What you have to do
The answer must be every line of the records below that contains the word "lampy", copied out.

Exercise data
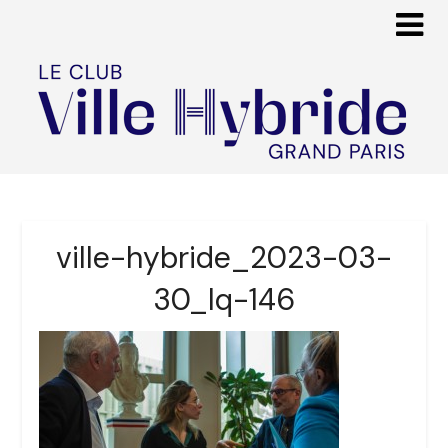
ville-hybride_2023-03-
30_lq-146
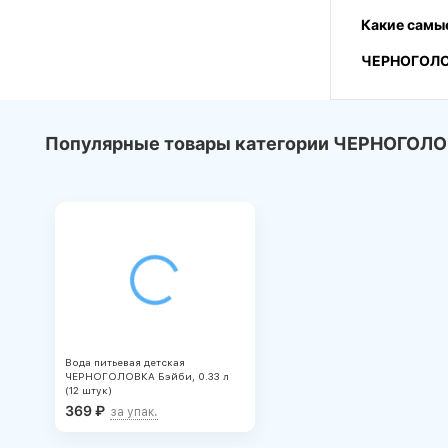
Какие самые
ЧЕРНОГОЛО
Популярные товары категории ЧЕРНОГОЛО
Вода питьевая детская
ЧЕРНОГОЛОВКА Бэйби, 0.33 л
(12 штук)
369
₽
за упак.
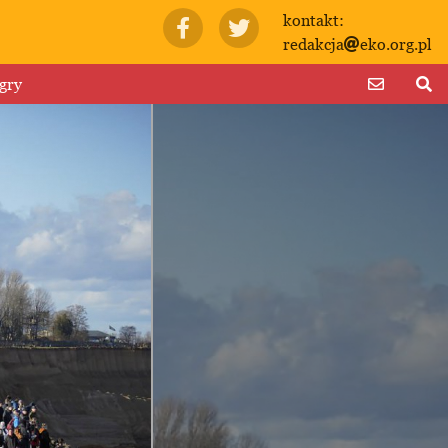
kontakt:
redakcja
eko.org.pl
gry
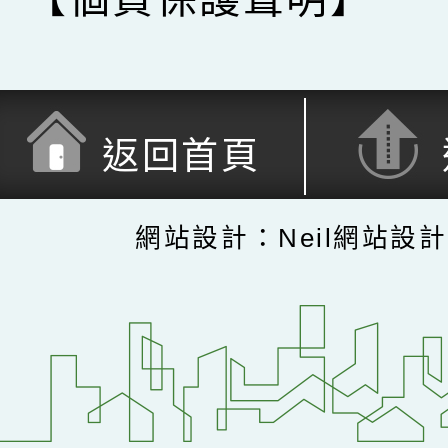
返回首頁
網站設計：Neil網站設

==

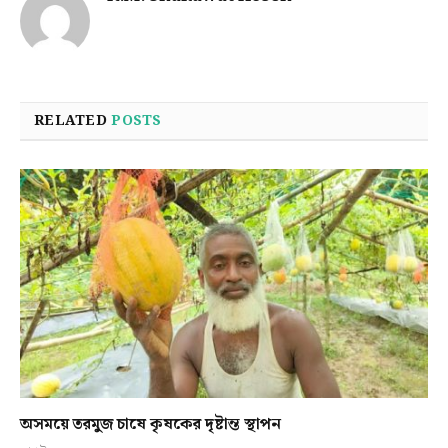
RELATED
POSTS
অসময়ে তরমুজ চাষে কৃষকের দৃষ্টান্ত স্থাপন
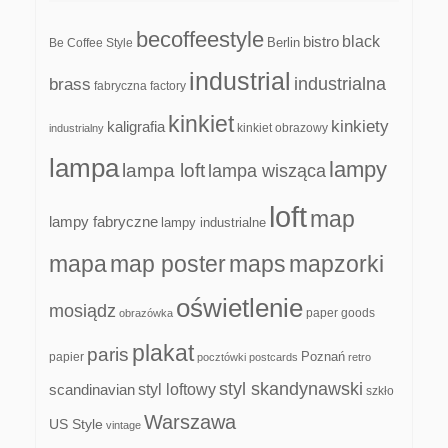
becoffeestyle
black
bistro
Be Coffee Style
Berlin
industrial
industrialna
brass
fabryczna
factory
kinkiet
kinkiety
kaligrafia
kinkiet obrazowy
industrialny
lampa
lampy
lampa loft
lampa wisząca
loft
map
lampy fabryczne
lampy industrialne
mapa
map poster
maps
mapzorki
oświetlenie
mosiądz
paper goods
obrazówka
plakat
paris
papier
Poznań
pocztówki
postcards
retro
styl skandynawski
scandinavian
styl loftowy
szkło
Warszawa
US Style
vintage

Output below
lampy
lampy fabryczne
lampy industrialne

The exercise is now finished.